Nährte mich dem Raum, in dem mein Bruder gestorben ist.
Rio stand wie versteinert vor der Tür, sein Körper angespannt und bereit, doch sein Geist schien in einem Strudel aus Angst gefangen. Ich konnte das Pochen meines eigenen Herzens hören, das in meiner Brust hämmerte, als würde es versuchen, sich einen Ausweg aus diesem Albtraum zu bahnen. Was erwartete ich hinter dieser Tür? Was würde mir die Dunkelheit offenbaren, die sich wie ein schleichender Nebel um uns legte?

Die Fragen schwirrten in meinem Kopf, während ich Rio beobachtete, der die Hand auf die Klinke legte. Sein Gesicht war blass, die Züge angespannt. Panik durchströmte mich, als ich sah, wie sein Atem flach wurde, als würde er die Luft anhalten, um den drohenden Schrecken nicht zu spüren. Mein Blick richtete sich auf die Tür, die wie ein schwarzes Loch in die Ungewissheit führte. Der schwache Lichtstrahl meiner Taschenlampe schnitt durch die Dunkelheit und fiel auf die Kante der Tür, die wie ein schützender Vorhang der Realität wirkte.

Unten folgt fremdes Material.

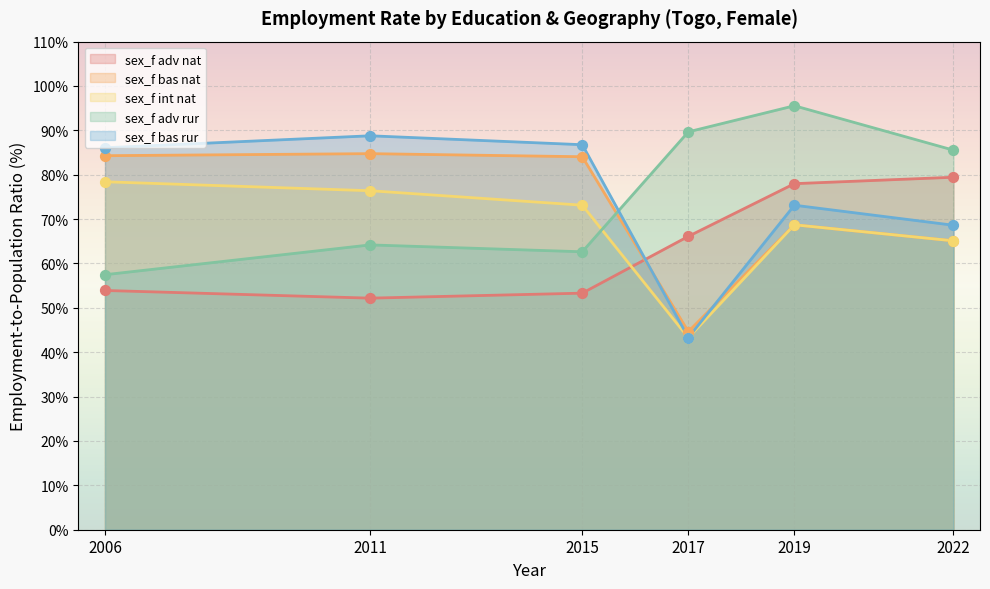

What are all the series names shown in the legend?

sex_f adv nat, sex_f bas nat, sex_f int nat, sex_f adv rur, sex_f bas rur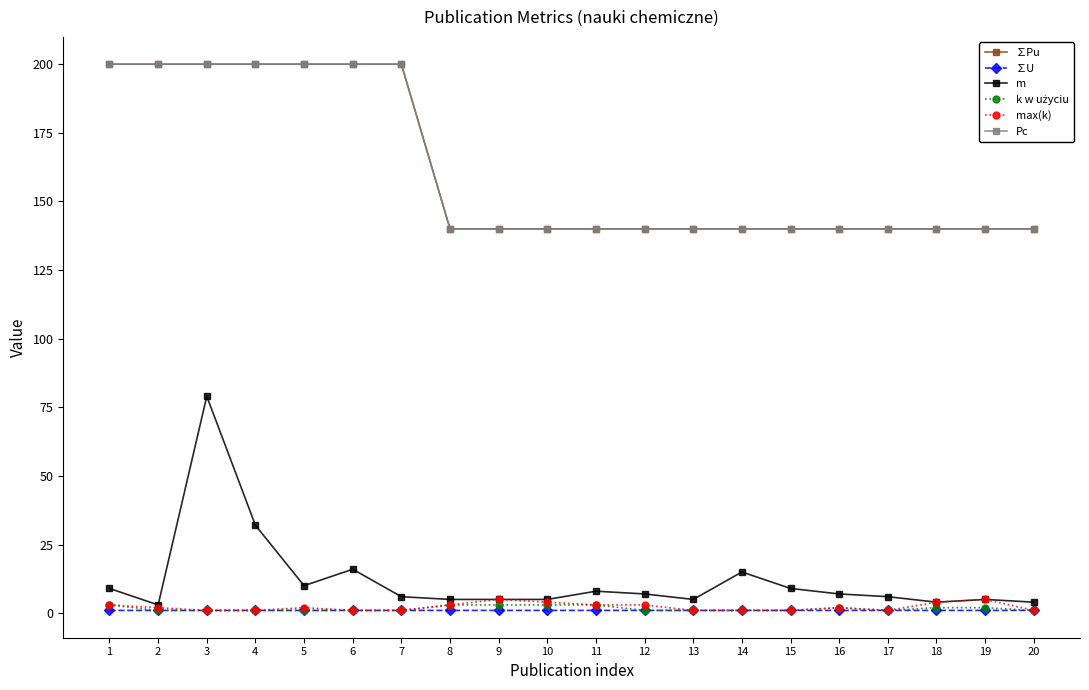

What is the minimum value shown in the chart?

1.0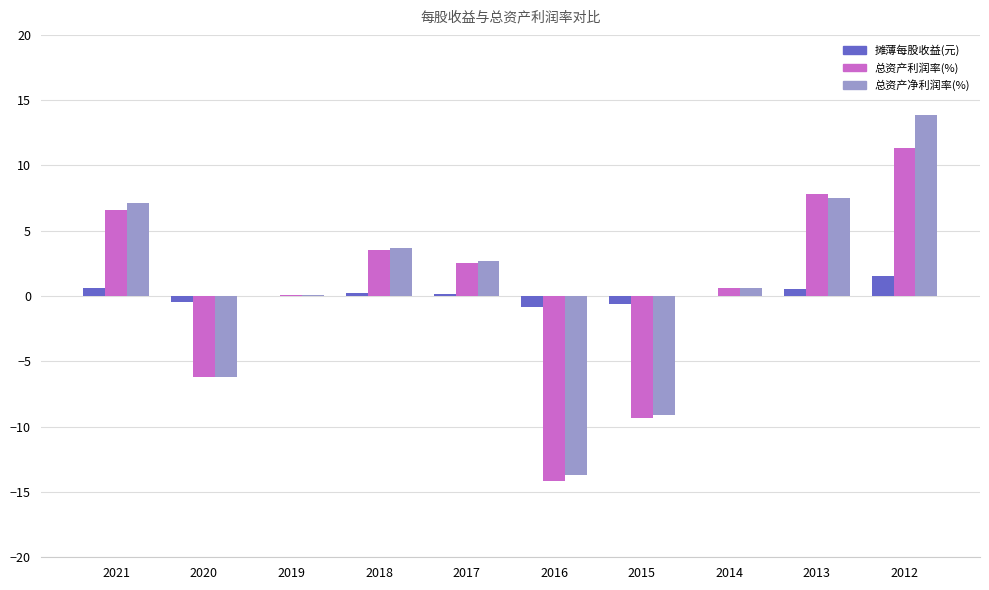

Does the chart contain stacked bars?

No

„Rio...", murmelte ich, doch meine Stimme klang kaum wie ein Flüstern. Die Stille um uns herum war erdrückend, als wäre die Welt für einen Moment zum Stillstand gekommen. Schließlich öffnete er die Tür, doch er verharrte, als wäre er von einer unsichtbaren Kraft zurückgehalten. Ich sah in seine Augen, die vor Angst weit aufgerissen waren, und ich spürte, wie das Blut in meinen Adern gefror.

In diesem Moment wurde mir klar, dass es nicht nur die Dunkelheit war, die uns umhüllte, sondern auch etwas viel Dunkleres – etwas, das in den Schatten lauerte und darauf wartete, sich zu offenbaren. Der Schweiß lief ihm über die Schläfen, während ich mich unwillkürlich näherte, die Lampe in der Hand fest umklammert. Mein Körper schien von einem eigenen Willen geleitet zu werden, als ich die Schritte auf die Tür zuschob.

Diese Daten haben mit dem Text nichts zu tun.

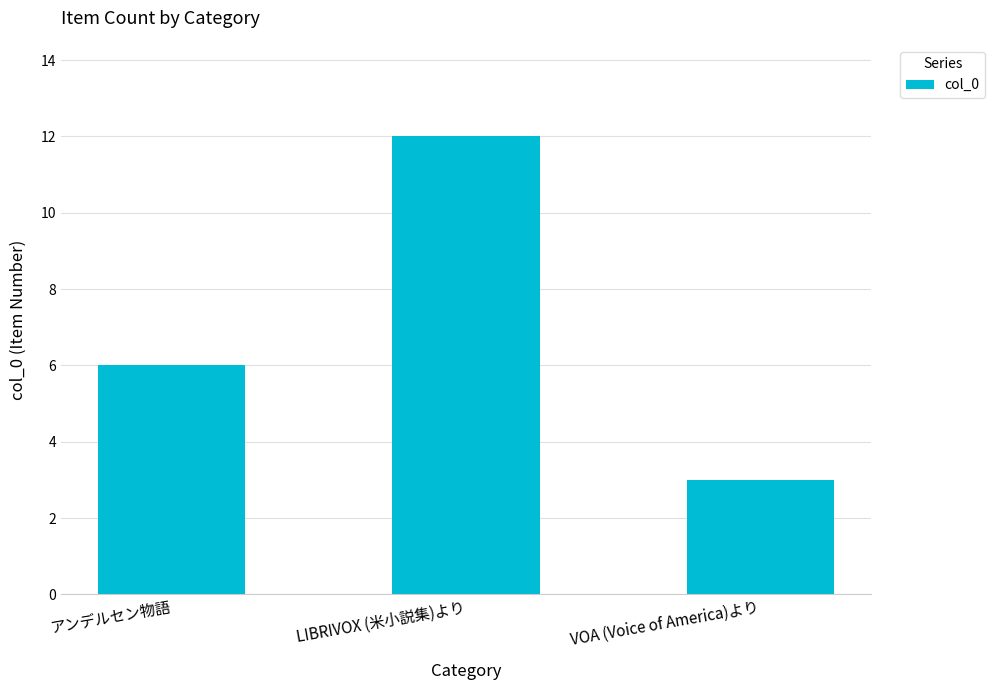

What is the difference between the values at VOA (Voice of America)より and LIBRIVOX (米小説集)より?

9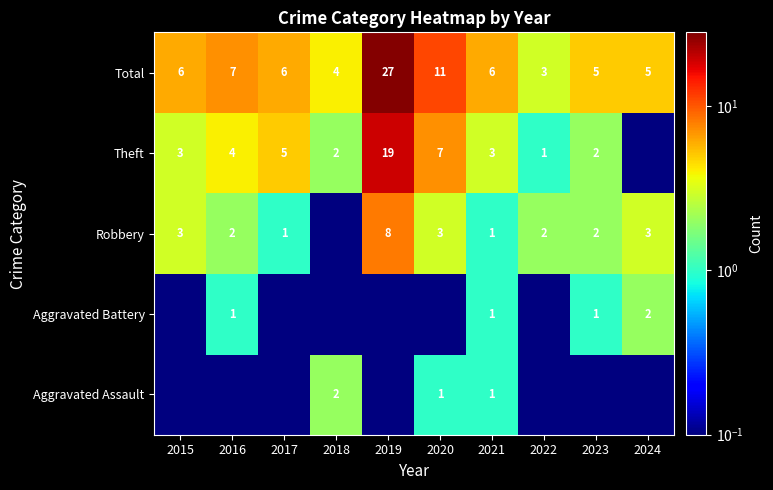

The value of Total at 2023 is 5.0. True or false?

True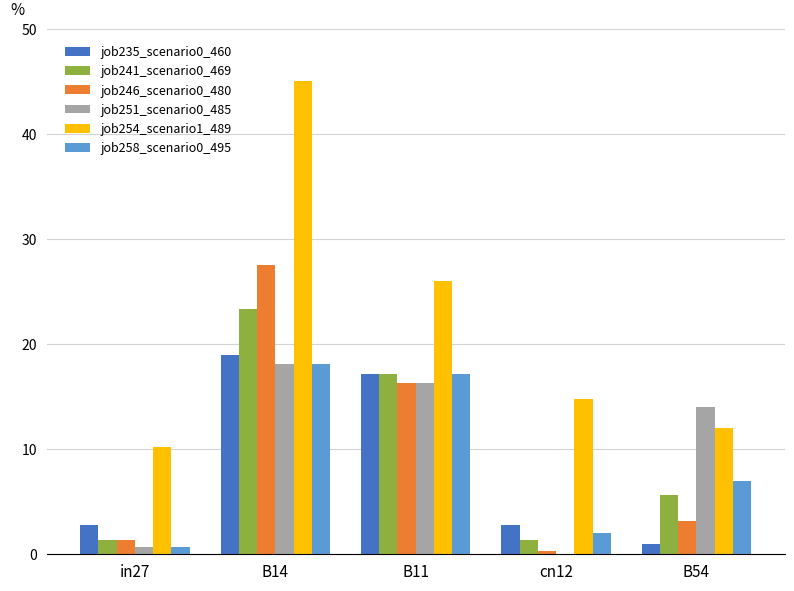

Which series changed the most between B11 and cn12?

job251_scenario0_485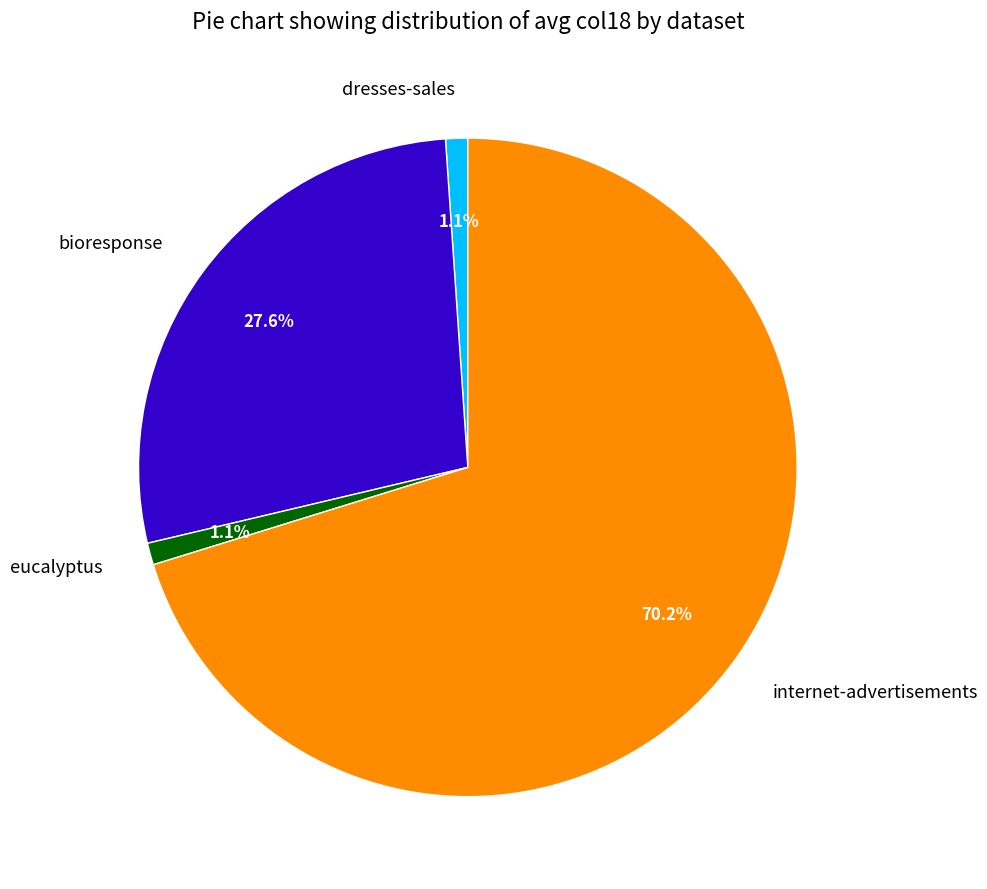

Combined, what portion of the pie is internet-advertisements and eucalyptus?

71.3%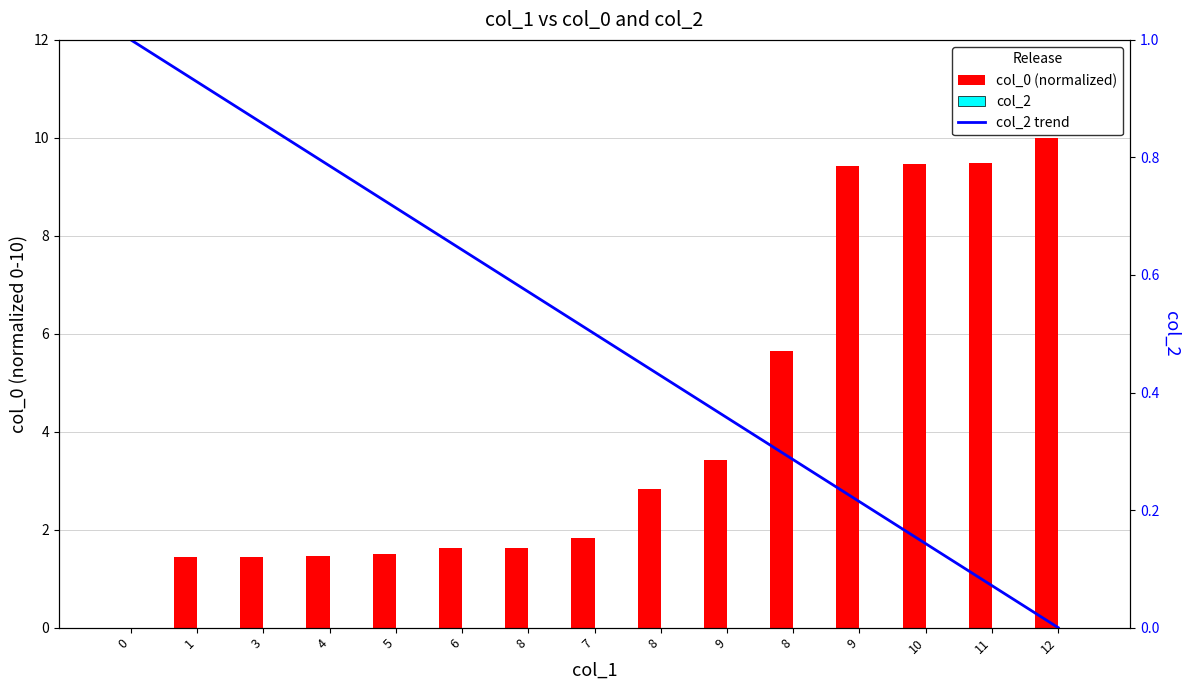

What is the label of the 5th bar from the left?

5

„Rio, was ist los?", fragte ich, doch die Worte blieben mir im Hals stecken, als ich sah, wie sich die Tür langsam öffnete und die Dunkelheit sie verschlang.

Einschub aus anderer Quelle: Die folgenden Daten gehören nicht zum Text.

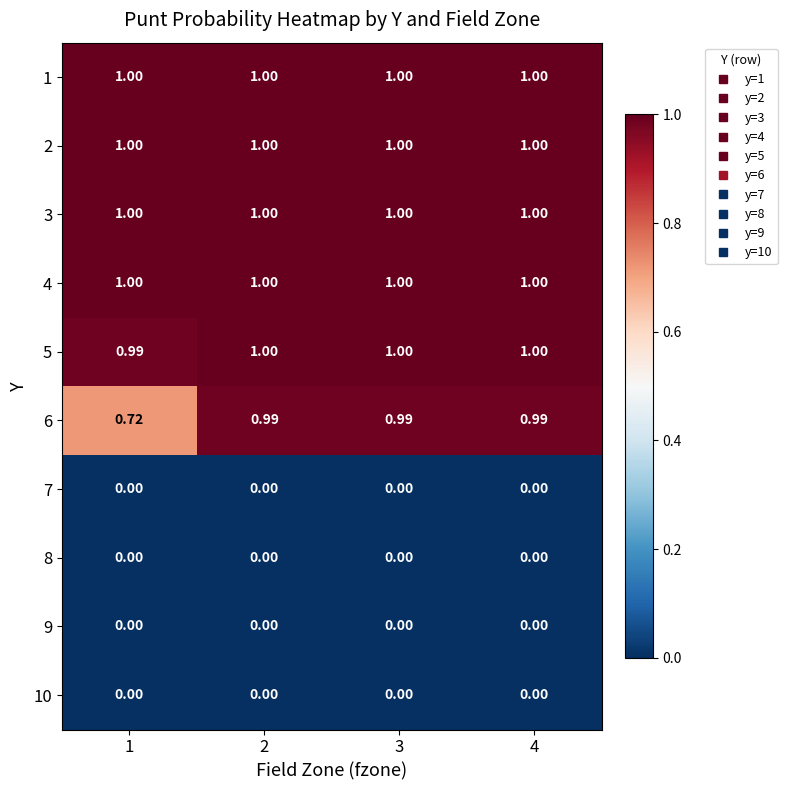

How many distinct data groups are displayed?

10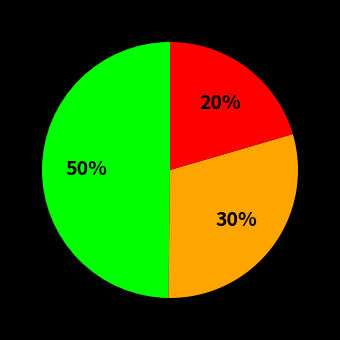

Does any single category account for the majority?

No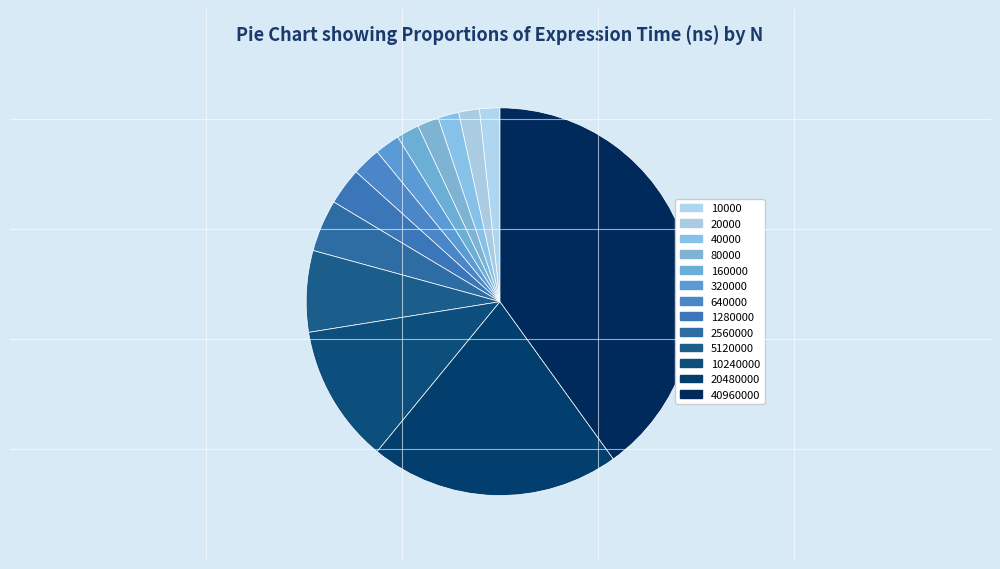

To the nearest percent, what is the difference between the 1280000 and 20480000 slice percentages?

18%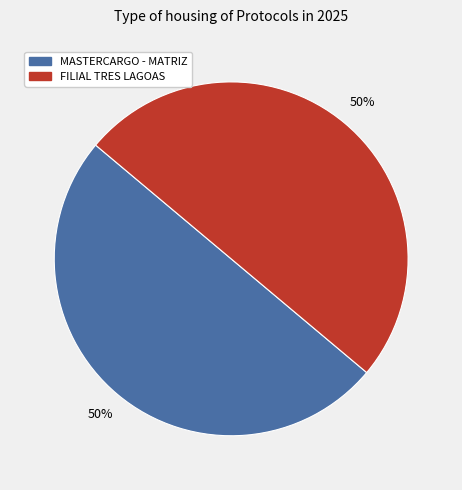

Approximately how many times larger is the value at FILIAL TRES LAGOAS compared to MASTERCARGO - MATRIZ?

1.0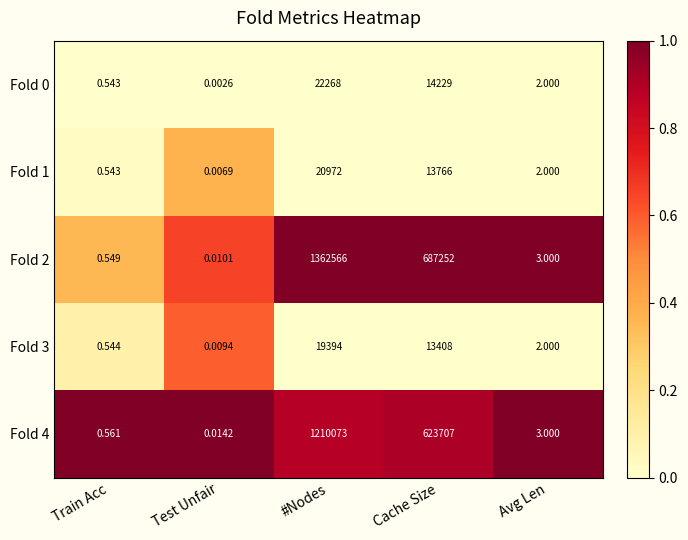

List the labels in order of Fold 0 value, smallest first.

Test Unfair, Train Acc, Avg Len, Cache Size, #Nodes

Ich trat vor, das kalte Licht meiner Lampe durchbrach die Finsternis und beleuchtete den Raum. Der Anblick, der sich mir bot, ließ mir das Blut in den Adern gefrieren. Mein Bruder, sein Kopf lag regungslos auf dem Tisch, die Augen geschlossen und das Gesicht blass wie der Mond in einer nebligen Nacht. Der Raum war erfüllt von einem Geruch, der eine Mischung aus alten, abgestandenen Erinnerungen und einem fauligen Hauch des Verfalls war.

»Nein...«, entkam es mir, ein verzweifelter Schrei, der in der Stille verkam. Ich stürzte vorwärts, die Lampe in der Hand zitterte, während ich mich dem Bild des Grauens näherte. Mein Herz schlug wie ein wild gewordener Vogel in meiner Brust, und ich fühlte, wie die Klinge der Verzweiflung sich in mein Inneres bohrte. „Was ist hier passiert?", fragte ich, doch die Antwort war nur das Echo meiner eigenen Stimme in der leeren Dunkelheit. Der Raum schien zu atmen, das Holz des Tisches knarrte unter dem Gewicht der Trauer, und ich begriff, dass ich in die tiefste Dunkelheit geblickt hatte. Die Dunkelheit, die nicht nur mein Herz, sondern auch die Seele meines Bruders verschlungen hatte.